Tom Tancredo Won't Smoke Pot, After All
Tom Tancredo has just said "no."
Under pressure from his wife and grandchildren, the former GOP congressman will renege on a public pledge to smoke marijuana, which he made after losing a bet on Colorado's pot-legalization initiative on Election Day.
Tancredo, a conservative Republican who has been out of Congress since 2009, supported Colorado's Amendment 64, which legalized marijuana in his home state when it passed on election day. Tancredo said he had never smoked marijuana and that he did not condone its use, but argued that the government shouldn't tell adults what they can or can't ingest.

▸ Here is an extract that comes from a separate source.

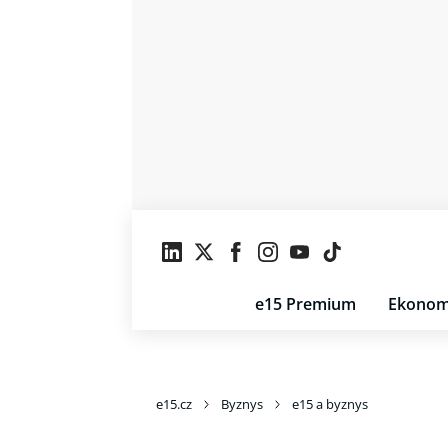
e15 Premium
Ekonom
e15.cz
Byznys
e15 a byznys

The former congressman never thought it would pass. "I thought it would take at least one more time around to do it," Tancredo told ABC News last week. He made a bet with film producer Adam Hartle, who was in Colorado to make a film on the pot measure, agreeing to smoke marijuana if it became legal.

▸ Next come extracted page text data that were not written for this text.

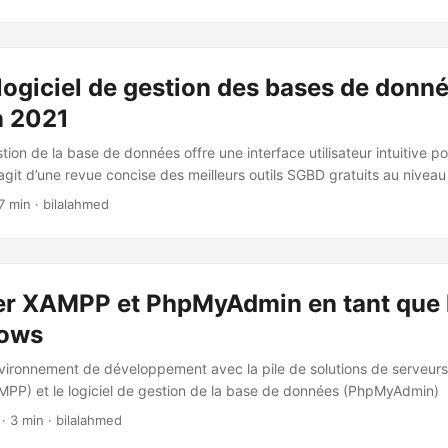
logiciel de gestion des bases de donn
n 2021
stion de la base de données offre une interface utilisateur intuitive p
s’agit d’une revue concise des meilleurs outils SGBD gratuits au niveau 
7 min · bilalahmed
er XAMPP et PhpMyAdmin en tant que 
dows
vironnement de développement avec la pile de solutions de serveurs
PP) et le logiciel de gestion de la base de données (PhpMyAdmin)
· 3 min · bilalahmed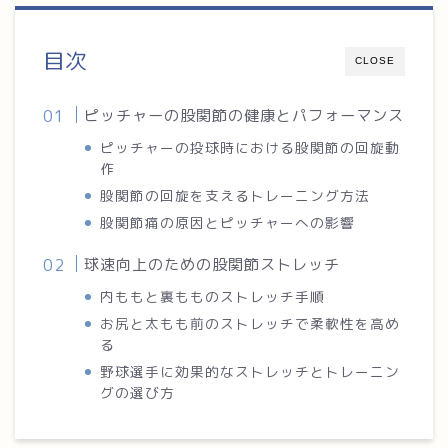
目次
CLOSE
ピッチャーの股関節の健康とパフォーマンス
ピッチャーの投球時における股関節の回旋動
作
股関節の回旋を支えるトレーニング方法
股関節痛の原因とピッチャーへの影響
球速向上のための股関節ストレッチ
内ももと裏もものストレッチ手順
お尻と太もも前のストレッチで柔軟性を高め
る
野球選手に効果的なストレッチとトレーニン
グの選び方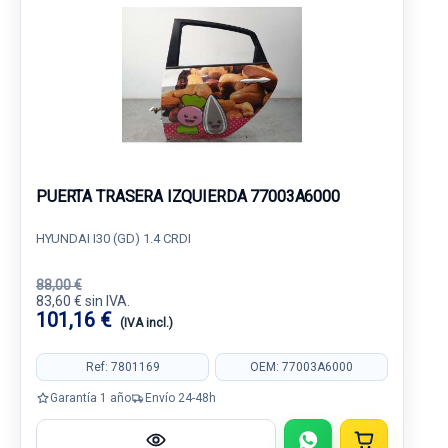
PUERTA TRASERA IZQUIERDA 77003A6000
HYUNDAI I30 (GD) 1.4 CRDI
88,00 €
83,60 € sin IVA.
101,16 €
(IVA incl.)
Ref: 7801169
OEM: 77003A6000
Garantía 1 año
Envío 24-48h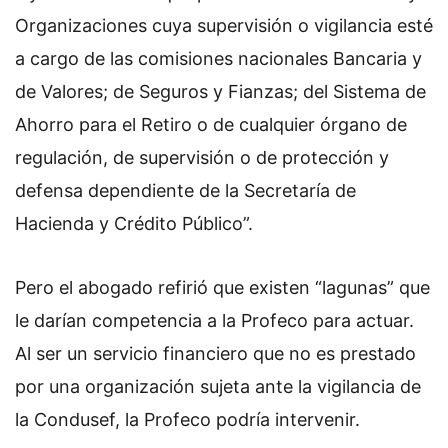
Organizaciones cuya supervisión o vigilancia esté
a cargo de las comisiones nacionales Bancaria y
de Valores; de Seguros y Fianzas; del Sistema de
Ahorro para el Retiro o de cualquier órgano de
regulación, de supervisión o de protección y
defensa dependiente de la Secretaría de
Hacienda y Crédito Público”.
Pero el abogado refirió que existen “lagunas” que
le darían competencia a la Profeco para actuar.
Al ser un servicio financiero que no es prestado
por una organización sujeta ante la vigilancia de
la Condusef, la Profeco podría intervenir.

Recently, Tancredo said he would make good on the bet, agreeing to inhale "just a puff" with Hartle, leaving the filmmaker to handle the marijuana procurement. On Friday, he even suggested Democratic Colorado Gov. John Hickenlooper should join in.

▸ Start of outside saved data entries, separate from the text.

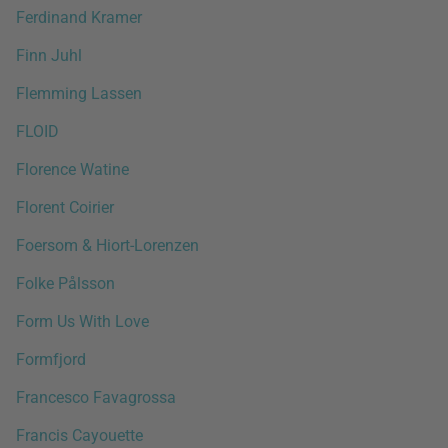
Ferdinand Kramer
Finn Juhl
Flemming Lassen
FLOID
Florence Watine
Florent Coirier
Foersom & Hiort-Lorenzen
Folke Pålsson
Form Us With Love
Formfjord
Francesco Favagrossa
Francis Cayouette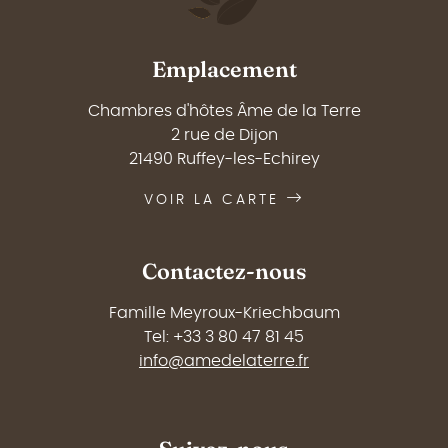
Emplacement
Chambres d'hôtes Âme de la Terre
2 rue de Dijon
21490 Ruffey-les-Echirey
VOIR LA CARTE
Contactez-nous
Famille Meyroux-Kriechbaum
Tel: +33 3 80 47 81 45
info@amedelaterre.fr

But that made a lot of people unhappy, including Tancredo's family, and now the former congressman says he won't do it.
"My wife is absolutely-she's pissed," Tancredo told ABC News last week. "Oh man, she is not happy."
Neither were his conservative backers.
"My conservative friends just believe what I'm doing is encouraging people to smoke it," Tancredo said. "I don't think people should. That decision is up to an individual. An adult, in this society, is not something the government should have any control over."
Finally, on Friday night, Tancredo cracked under pressure from his grandchildren.
They were "very upset with grandpa," Tancredo told ABC News, and for him, that was it.
"Will have to welch. Political heat is one thing. Am use to that," Tancredo wrote in an email. "Heat from my family is quite another."